Malaria parasites hijack red blood cells, nest inside, "eat" the red blood pigment, grow and multiply until the blood cell bursts and the game begins again - the blood phase.
Many antimalarial drugs work by causing the parasite to die from its own breakdown products, which are produced when the red blood pigment is digested inside an acidified digestive vacuole. The best known example of this is chloroquine. The membrane of the digestive vacuole (digestive "organ") is a particularly important interface here. It plays a key role for the natural metabolic processes as well as for the absorption of active substances.
The BMBF junior research group "Molecular Parasitology" at the BNITM has analysed the metabolic processes at the digestive vacuole membrane in detail using various innovative methods and has been able to clarify important open questions.
For example, the so-called proton pump, the V-ATPase, is located in the membrane of the food vacuole. It continuously pumps positively charged protons from the cell sap of the parasite into its food vacuole.
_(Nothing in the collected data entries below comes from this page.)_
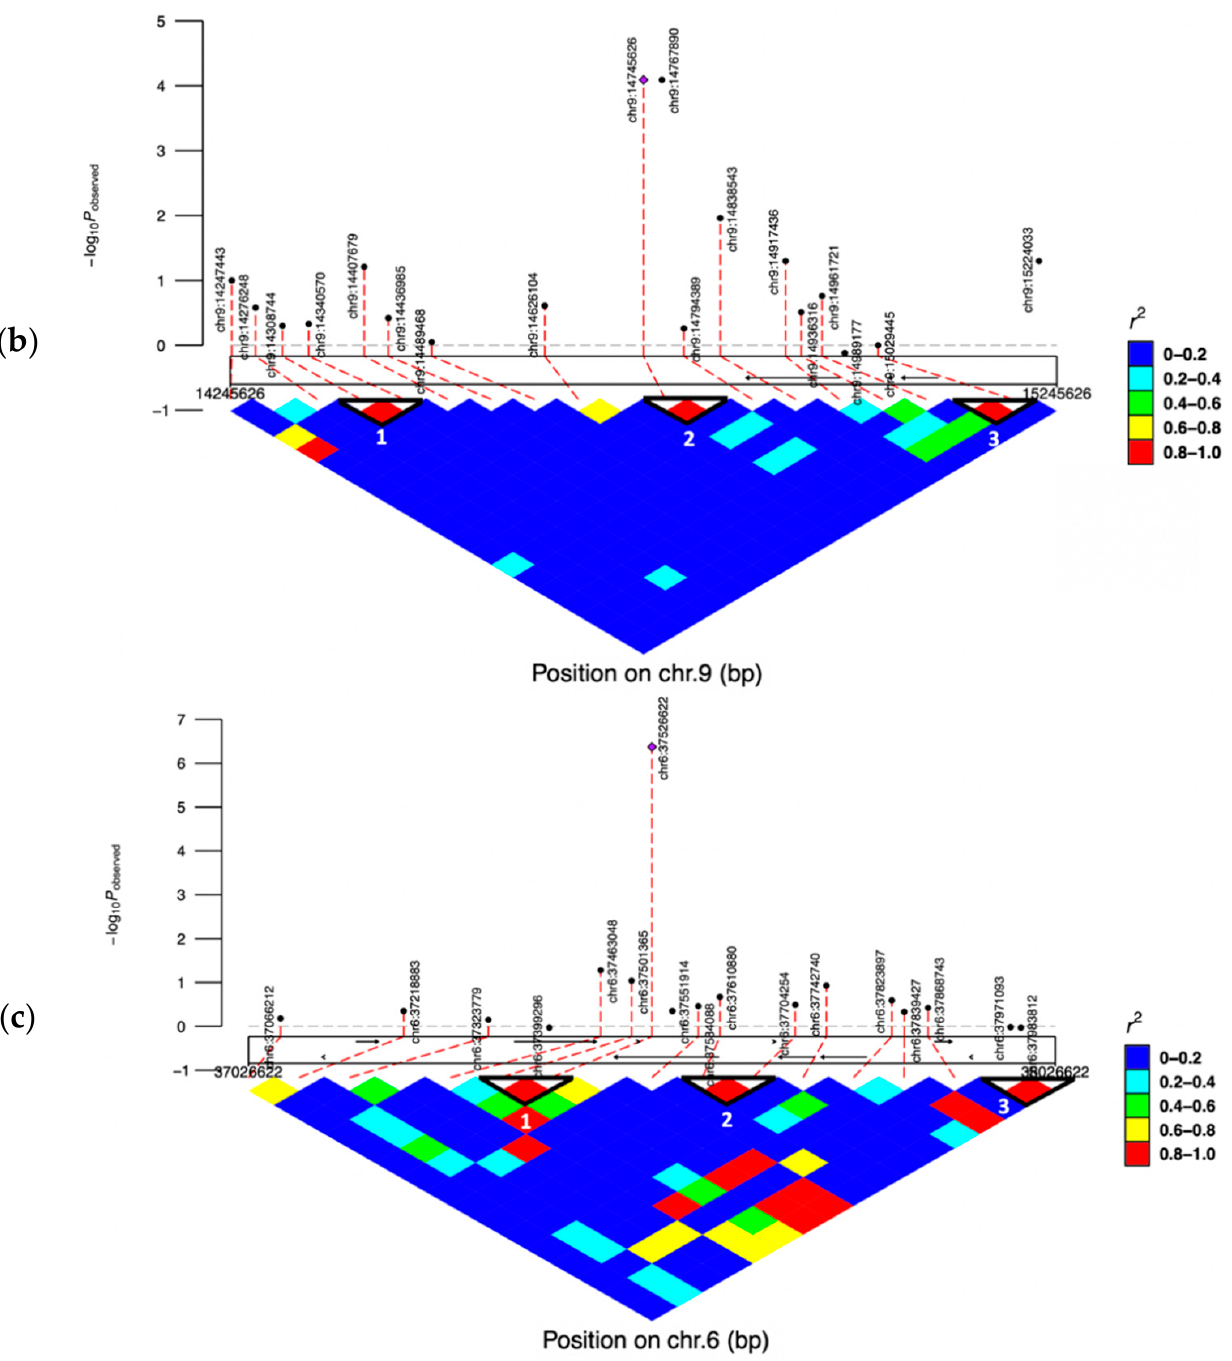
Figure 3. Linkage disequilibrium (LD) analysis. Solid line triangles refer to blocks of high linkage disequilibrium. The color of one square refers to the LD level ( r 2 ) between two SNPs. ( a ) LD pattern for 17 SNPs in the region between 7,772,794 to 8,772,794 Bp on chromosome 7; ( b ) LD pattern for 20 SNPs in the region between 14,245,626 to 15,245,626 Bp on chromosome 9; ( c ) LD pattern for 17 SNPs in the region between 37,026,622 to 38,026,622 Bp on chromosome 6.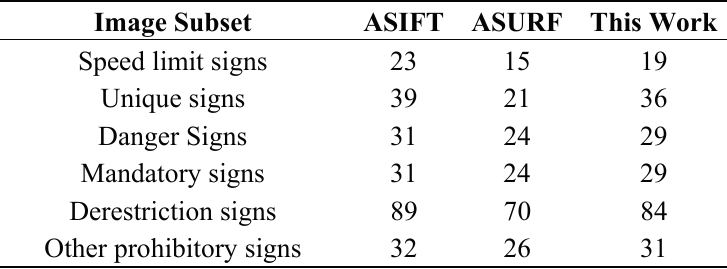
Table 5. Correctly matched points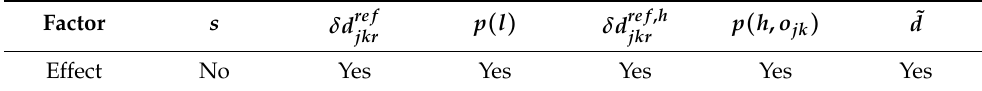
Table 5. Factors impact on time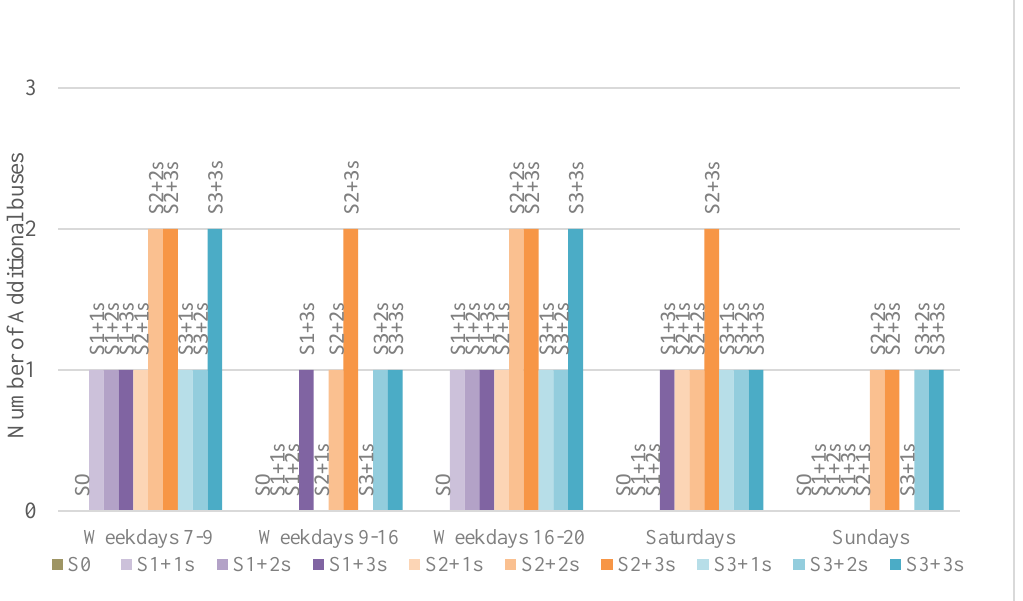
Figure 4. Number of additional vehicles in different sub-scenarios to maintain existing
In this way, it ensures an acidic environment in this digestive "organ". This is necessary - not unlike in the human stomach - to be able to break down proteins efficiently.
The researchers led by Dr Joachim Michael Matz wanted to know what happens when they switch off parts of the proton pump and thus disrupt the acidification of the food vacuole. To do this, they used a combination of different molecular and cell biological methods such as CRISPR/Cas9, conditional gene deletions as well as fluorescence and electron microscopy.